In meiner Sammlung gibt es eine ganze Reihe von Platten Willy DeVilles – sowohl Solo-Alben als auch Aufnahmen mit seiner Band Mink DeVille. Ich mag diesen Mann und seine Musik schon lange. Er sah mit seiner hageren Gestalt, dem Gehrock, den Pluderärmel-Hemden, den langen Haaren und dem Schmuckgeklimper immer aus wie eine Mischung aus hohlgesichtigem Voodoo-Meister und lackaffigem Dandy – eine irgendwie aus der Zeit gefallene, aber absolut faszinierende Erscheinung.
Sein Gesang war der des begnadeten Nichtsängers. Er nuschelte, lag so manches Mal eine Wenigkeit neben dem „richtigen“ Ton und gerade deshalb immer „richtig“. Er hatte den Blues, war Southern Rocker, verstand sich auf Tex-Mex, baute Cajun-Elemente in seine Musik ein. Meiner Meinung nach kein Spitzen-Instrumentalist, aber durch und durch ein Musiker, vielleicht sogar ein Musikant im besten Sinne. Bezeichnend eine Äußerung meiner Liebsten, als ich mich vor Jahren mit DeVille zu beschäftigen begann: „… früher hättest Du das als Tanzschulmusik abgetan!“
DeVille konnte im Musik-Business nie richtig Fuß fassen. Mal hatte er einen Plattenvertrag, dann mal wieder nicht – ein ewiges Auf und Ab. Unser Held starb 2009 an Bauchspeicheldrüsenkrebs – mit nur 58 Jahren …

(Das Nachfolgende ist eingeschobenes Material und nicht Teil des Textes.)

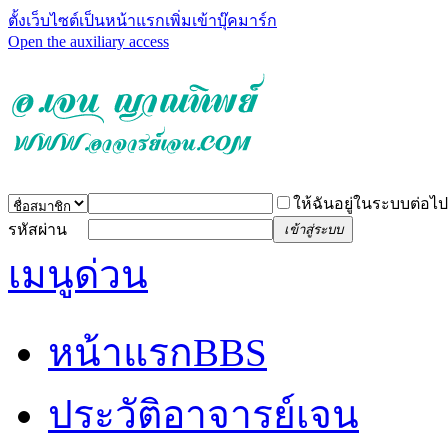
ตั้งเว็บไซต์เป็นหน้าแรก
เพิ่มเข้าบุ๊คมาร์ก
Open the auxiliary access
ให้ฉันอยู่ในระบบต่อไป
รหัสผ่าน
เข้าสู่ระบบ
เมนูด่วน
หน้าแรก
BBS
ประวัติอาจารย์เจน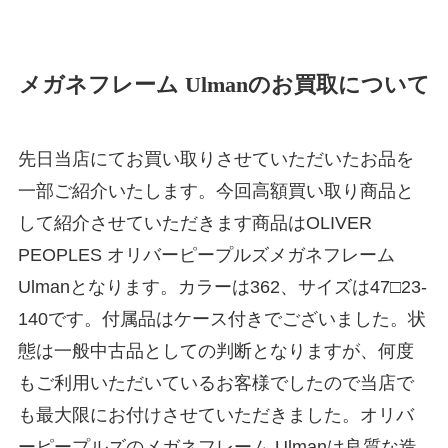
メガネフレーム Ulmanのお買取について
先日当店にてお買い取りさせていただいたお品を
一部ご紹介いたします。今回高額買い取り商品と
して紹介させていただきます商品はOLIVER
PEOPLES オリバーピープルズメガネフレーム
Ulmanとなります。カラーは362、サイズは47□23-
140です。付属品はケース付きでございました。状
態は一般中古品としての判断となりますが、何度
もご利用いただいているお客様でしたので当店で
も最大限にお付けさせていただきました。オリバ
ーピープルズのメガネフレーム Ulmanは良質な造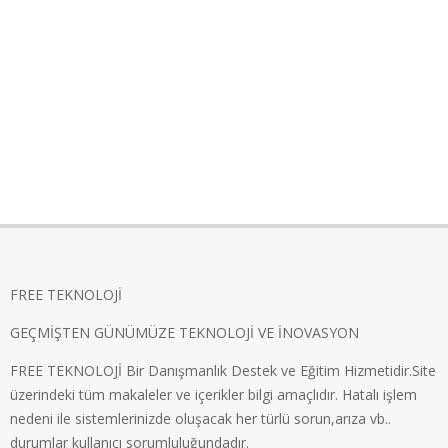
FREE TEKNOLOJİ
GEÇMİŞTEN GÜNÜMÜZE TEKNOLOJİ VE İNOVASYON
FREE TEKNOLOJİ Bir Danışmanlık Destek ve Eğitim Hizmetidir.Site
üzerindeki tüm makaleler ve içerikler bilgi amaçlıdır. Hatalı işlem
nedeni ile sistemlerinizde oluşacak her türlü sorun,arıza vb..
durumlar kullanıcı sorumluluğundadır.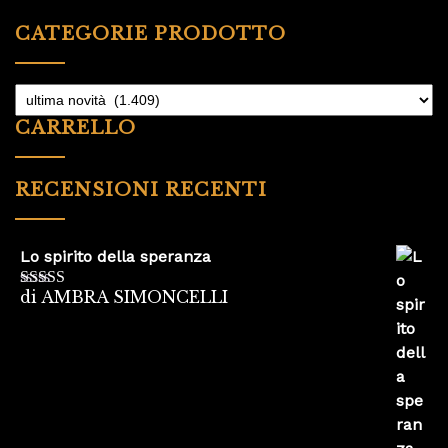
CATEGORIE PRODOTTO
CARRELLO
RECENSIONI RECENTI
Lo spirito della speranza
di AMBRA SIMONCELLI
Valutato
5
su
5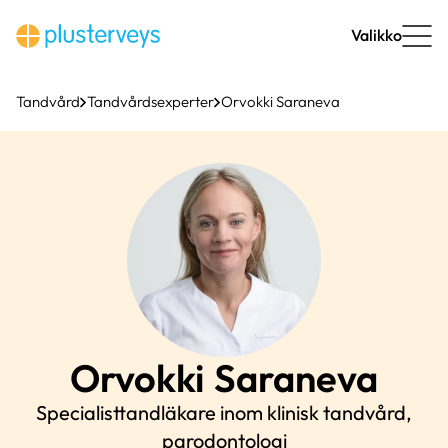
Hoppa
till
Valikko
innehåll
Tandvård
Tandvårdsexperter
Orvokki Saraneva
Orvokki
Saraneva
Specialisttandläkare inom klinisk tandvård,
parodontologi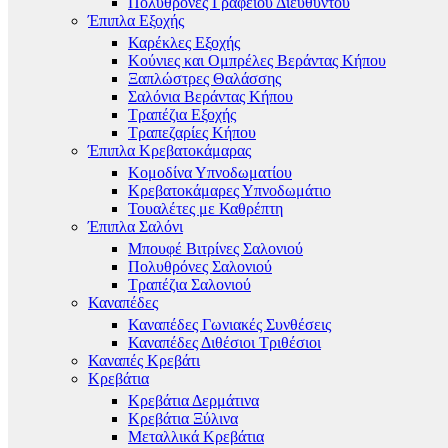
Πολυθρόνες Γραφείου Διευθυντού
Έπιπλα Εξοχής
Καρέκλες Εξοχής
Κούνιες και Ομπρέλες Βεράντας Κήπου
Ξαπλώστρες Θαλάσσης
Σαλόνια Βεράντας Κήπου
Τραπέζια Εξοχής
Τραπεζαρίες Κήπου
Έπιπλα Κρεβατοκάμαρας
Κομοδίνα Υπνοδωματίου
Κρεβατοκάμαρες Υπνοδωμάτιο
Τουαλέτες με Καθρέπτη
Έπιπλα Σαλόνι
Μπουφέ Βιτρίνες Σαλονιού
Πολυθρόνες Σαλονιού
Τραπέζια Σαλονιού
Καναπέδες
Καναπέδες Γωνιακές Συνθέσεις
Καναπέδες Διθέσιοι Τριθέσιοι
Καναπές Κρεβάτι
Κρεβάτια
Κρεβάτια Δερμάτινα
Κρεβάτια Ξύλινα
Μεταλλικά Κρεβάτια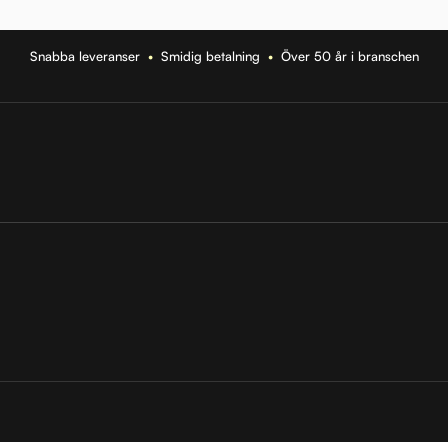
Snabba leveranser
•
Smidig betalning
•
Över 50 år i branschen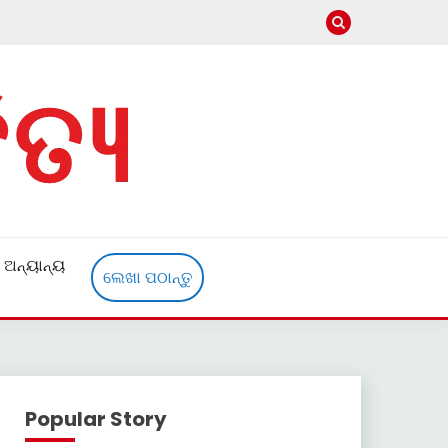
ଅନ୍ୟାନ୍ୟ
ଲେଖା ପଠାନ୍ତୁ
Popular Story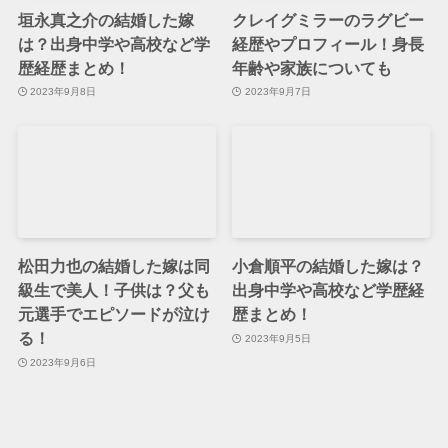
垣永真之介の結婚した嫁
クレイグミラーのラグビー
は？出身中学や高校など学
経歴やプロフィール！身長
歴経歴まとめ！
年齢や家族についても
2023年9月8日
2023年9月7日
松田力也の結婚した嫁は同
小倉順平の結婚した嫁は？
級生で美人！子供は？父も
出身中学や高校など学歴経
元選手でエピソードが泣け
歴まとめ！
る！
2023年9月5日
2023年9月6日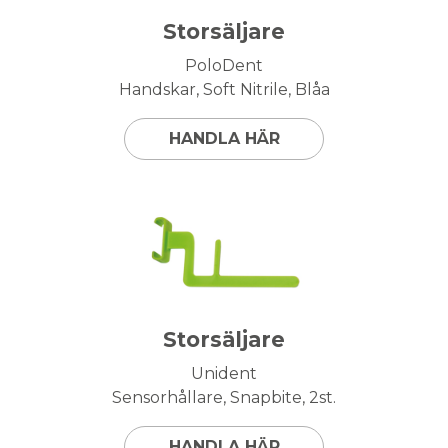
Storsäljare
PoloDent
Handskar, Soft Nitrile, Blåa
HANDLA HÄR
Storsäljare
Unident
Sensorhållare, Snapbite, 2st.
HANDLA HÄR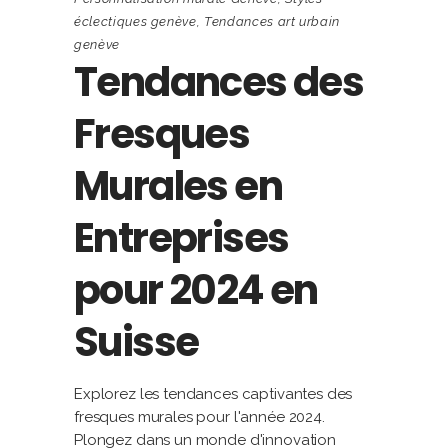
éclectiques genève
,
Tendances art urbain
genève
Tendances des
Fresques
Murales en
Entreprises
pour 2024 en
Suisse
Explorez les tendances captivantes des
fresques murales pour l'année 2024.
Plongez dans un monde d'innovation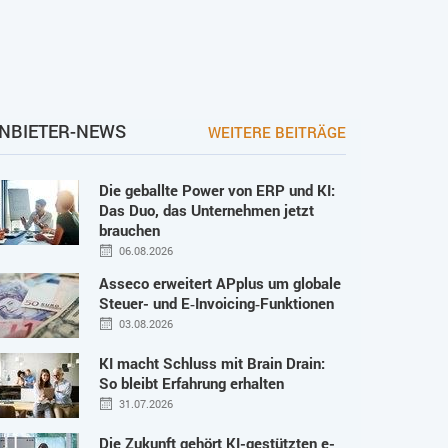
NBIETER-NEWS
WEITERE BEITRÄGE
Die geballte Power von ERP und KI:
Das Duo, das Unternehmen jetzt
brauchen
06.08.2026
Asseco erweitert APplus um globale
Steuer- und E‑Invoicing‑Funktionen
03.08.2026
KI macht Schluss mit Brain Drain:
So bleibt Erfahrung erhalten
31.07.2026
Die Zukunft gehört KI-gestützten e-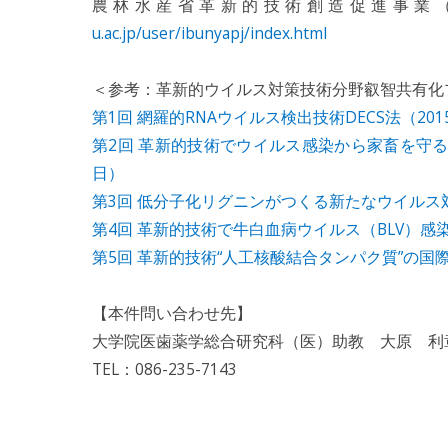
農林水産省革新的技術創造促進事業
u.ac.jp/user/ibunyapj/index.html
＜参考：革新的ウイルス対策技術分野叡智共有化
第1回 網羅的RNAウイルス検出技術DECS法（201
第2回 革新的技術でウイルス感染から家畜を守る－
日）
第3回 低分子化リグニンがつくる新たなウイルス対策
第4回 革新的技術で牛白血病ウイルス（BLV）感染
第5回 革新的技術“人工核酸結合タンパク質”の国際
【本件問い合わせ先】
大学院医歯薬学総合研究科（医）助教 大原 利
TEL：086-235-7143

In die aktuelle DeVille-Phase geriet ich durch Zufall: ich stöberte online im Katalog von MEYER RECORDS, einer deutschen Plattenfirma, die sich auf akustische Musik spezialisiert hat. Einer meiner Audio-Freunde riet mir, man könne jede Veröffentlichung dieses Labels unbesorgt kaufen, also war ich offen für Entdeckungen.
Und dann fand ich diese Platte. Willy DeVille unplugged? – Da erteilte ich mir den sofortigen Kaufbefehl! Und seit dieser Silberling im Haus ist, liegt er im oder zumindest neben dem CD-Player. Darauf ein grandioses Konzert, das DeVille im März 2002 in der Berliner Columbiahalle gab – nur begleitet von Piano und Akustikbass, gelegentlich spielt er selbst Gitarre oder Harmonika. Da ist nichts geschnitten – dankenswerter Weise bekommt man seine schnodderig-launig-lakonischen Zwischenansagen und die flapsige Kommunikation mit dem Berliner Publikum mitgeliefert.
Der Gesang! Brüchig, rauchig, kehlig, manchmal leicht nölend, gepresst und jegliche Art von Gefühl zulassend, aber niemals übertrieben kitschig-triefend singt sich DeVille durch ein Repertoire, das ihm wie auf den Leib geschrieben scheint. 16 der 18 Titel stammen nicht von ihm selbst, aber er macht sie sich auf unnachahmliche Art zu Eigen. Einer der Höhepunkte für mich: „Let It Be Me“, 1960 ein Hit der Everly Brothers, 1955 veröffentlicht von Gilbert Becaud unter dem Titel „Je t’appartiens“. Unter DeVilles Gesang verwandelt sich die Beinah-Schnulze in eine ergreifende Liebesballade. Das von Elvis Presley bekannt gemachte „Hound Dog“ hingegen wird trotz der vermeintlich spärlichen Instrumentierung mit Piano und Bass zum Kracher – grandios DeVilles Hundegejaule! Spätestens dieser Titel weist den Sänger und seine kongenialen Mitmusiker als in der Wolle gefärbte Rock’n’Roller aus.
DeVilles Interpretationen von „Spanish Harlem“, „The Way We Make A Broken Heart“, „You Better Move On“ oder „Shake Rattle And Roll“ begeistern – man denkt „… so hätte das immer schon klingen sollen!“ – spätestens an dem Punkt hat er einen endgültig am Schlafittchen, der gute Willy – und der Himmel steht still …
„Heaven Stood Still“ – damit endet ein wunderschöner Abend, bei dem man gern dabei gewesen wäre!